The house is a minefield. Baby toys, books, tiny dishes and spoons. Vincent can find his way through the mess with the ease of a blind man but his sister is seven years younger than he is and he grew up in a house like this. I understand now why he was so bothered by the utter neatness that I kept when we first moved in. Somehow, subconsciously, that level of cleanliness and order didn’t feel like home.
These days he lifts our daughter with ease from her crib, our resident baby semi-expert. He is also always the last to admit that we should call our offical baby expert - his mother - when something goes awry. (No, I know this, I can figure it out!)
It comes to him naturally to coddle her, rocking her carefully on his strong shoulders when she cries at night. He paces the living room without once stepping on something noisy, rubbing her back and humming softly until she has settled back into rest.
Greg is hapless with soothing Evangeline out of crying, so he just sits himself in front of her and starts making stupid faces until she can’t help but laugh. Most of the time Vince and I are in stitches before he is, but only because it seems twice as ridiculous to us.
Gregory isn’t quite the ‘improv clown’ type, but I suppose a person will be many things for someone they love. He wasn’t the tattoo type, either, and still isn’t but our bracelets are there, permanent and perfect, and we’re pondering how to work her into the design...

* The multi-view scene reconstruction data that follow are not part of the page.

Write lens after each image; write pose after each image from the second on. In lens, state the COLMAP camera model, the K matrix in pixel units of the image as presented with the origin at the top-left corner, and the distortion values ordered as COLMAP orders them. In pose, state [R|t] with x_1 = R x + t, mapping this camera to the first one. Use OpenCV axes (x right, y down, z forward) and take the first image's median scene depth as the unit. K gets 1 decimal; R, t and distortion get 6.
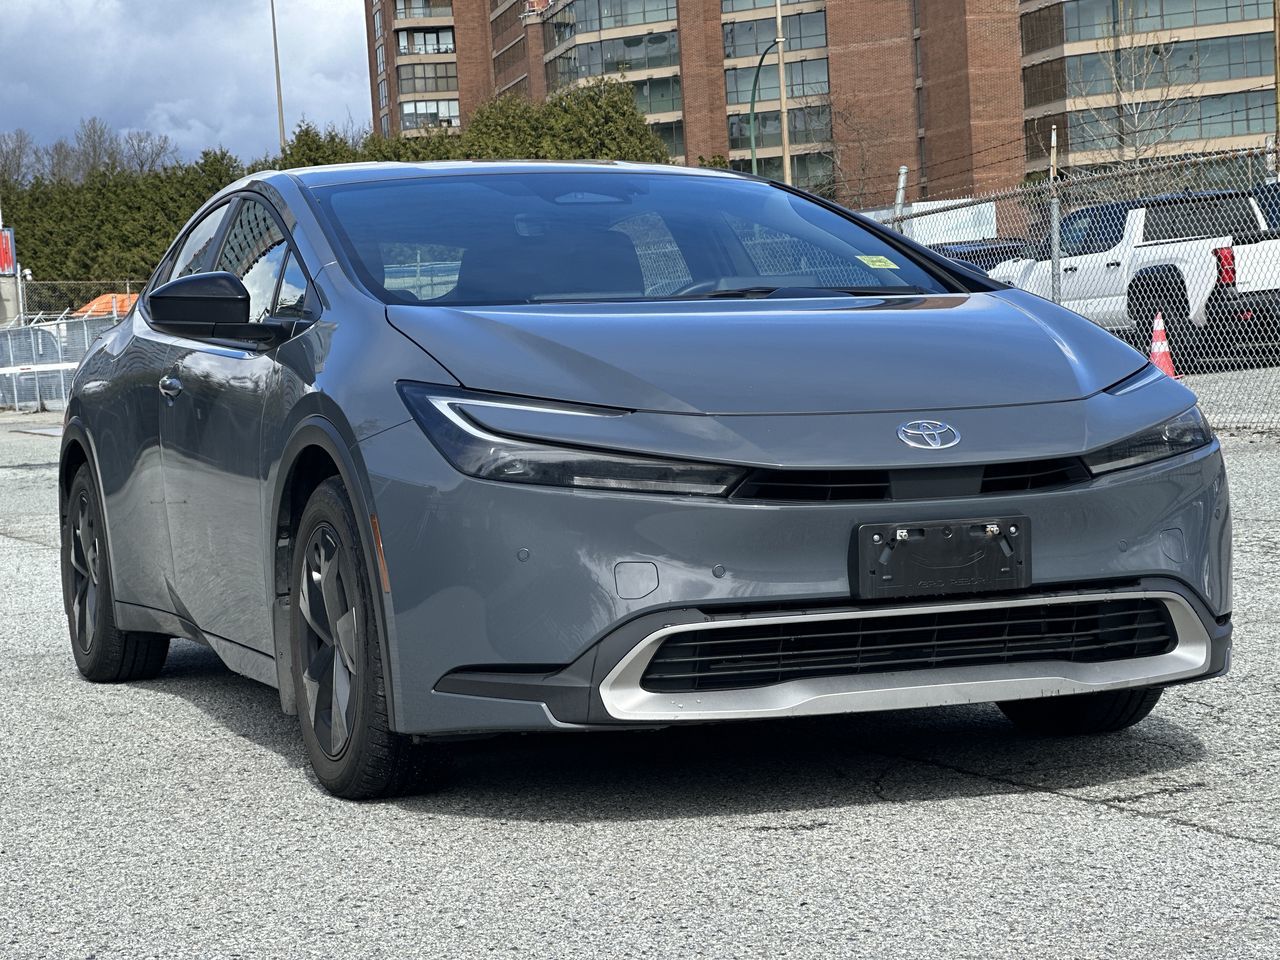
lens RADIAL K [[2856.2, 0, 635.5], [0, 2856.2, 491.5], [0, 0, 1]] dist [0.195017, 0.000000]
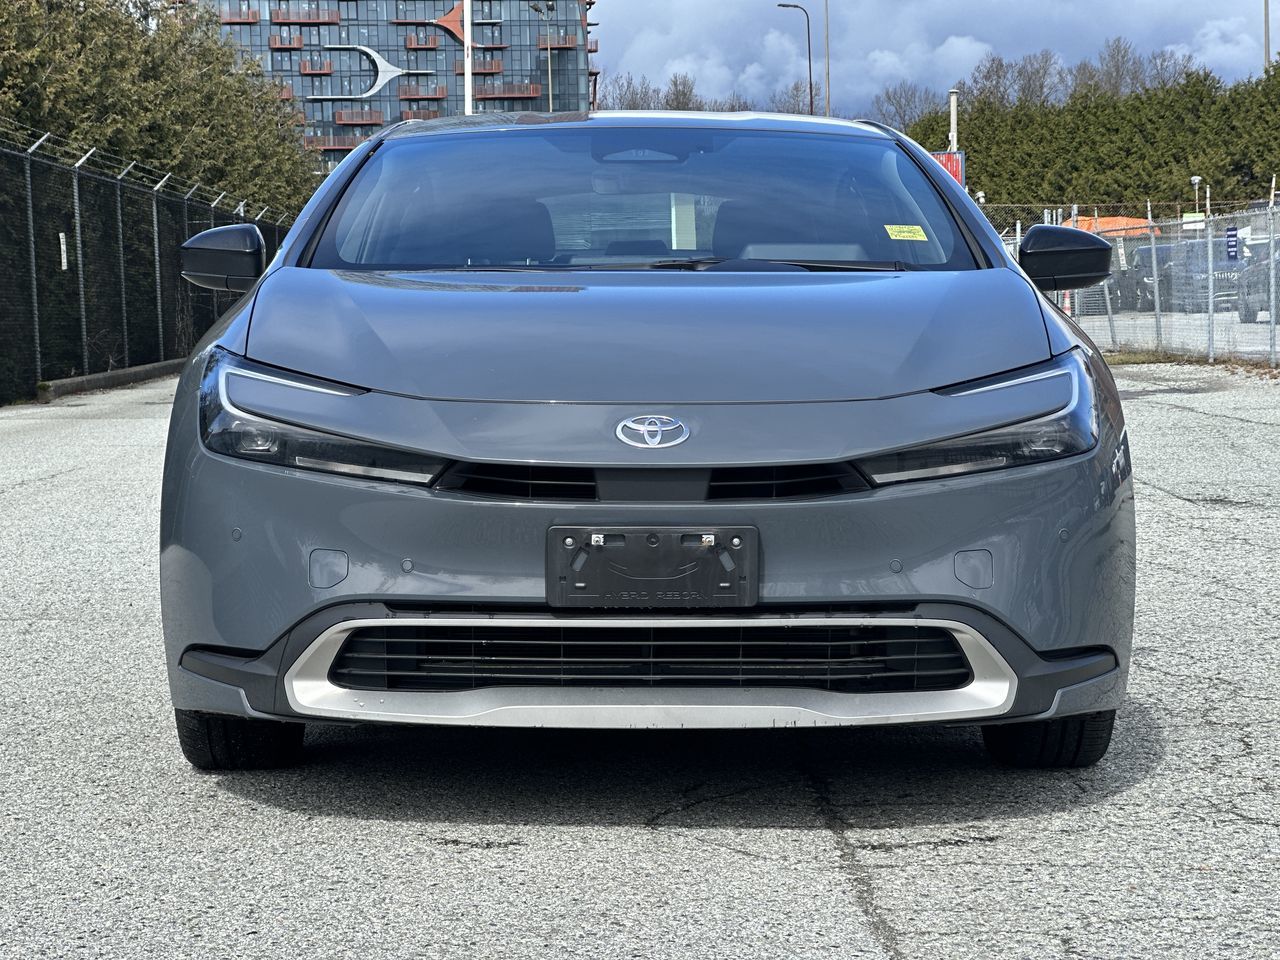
lens RADIAL K [[2856.2, 0, 644.4], [0, 2856.2, 482.0], [0, 0, 1]] dist [0.195017, 0.000000]
pose [[0.930675, 0.058742, -0.361100, 0.368899], [-0.049687, 0.998175, 0.034320, -0.030077], [0.362457, -0.013999, 0.931895, 0.125349]]
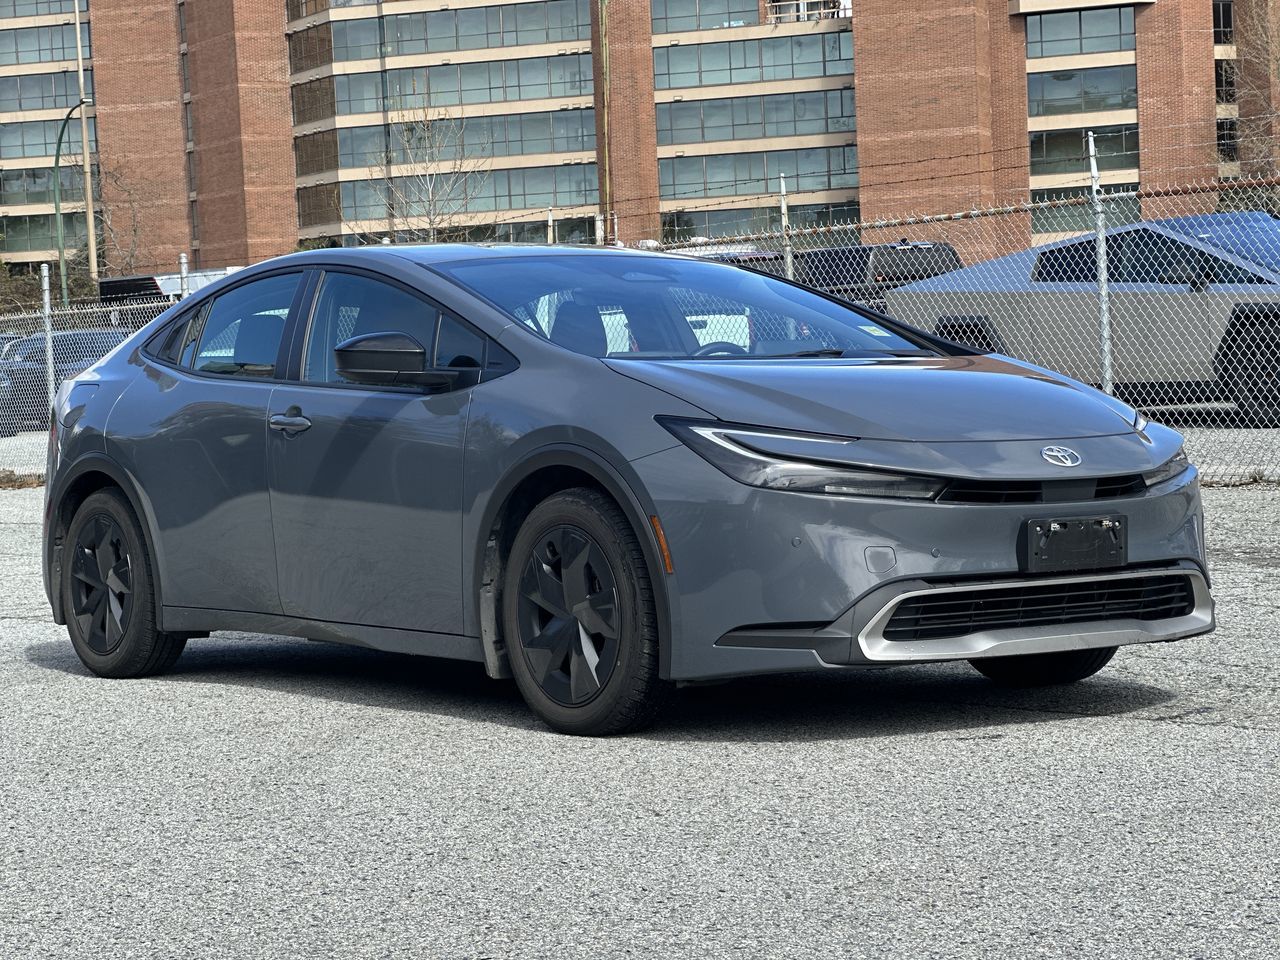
lens RADIAL K [[2856.2, 0, 638.7], [0, 2856.2, 482.6], [0, 0, 1]] dist [0.195017, 0.000000]
pose [[0.963936, 0.002281, 0.266124, -0.401664], [0.004423, 0.999688, -0.024589, 0.022759], [-0.266097, 0.024880, 0.963625, -0.252317]]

When we first brought her home I had such a sense of disbelief that she was ours. Nightmares of her mother demanding her back swirled in my head. Greg felt guilty, I think, that we’d taken this sweet little baby away from her mommy, but her mommy was nearly a child herself and gave her over with gratitude that someone would take care of her. Vincent just let himself be as gleefully happy as he saw fit, and it’s something we’ve all since learned to do.
She’s turning one tomorrow, and the year has seemed so short. For once my father is completely correct; she’ll be grown before I know it. So until then, I guess, I should try to savor this, down to the very smallest smile.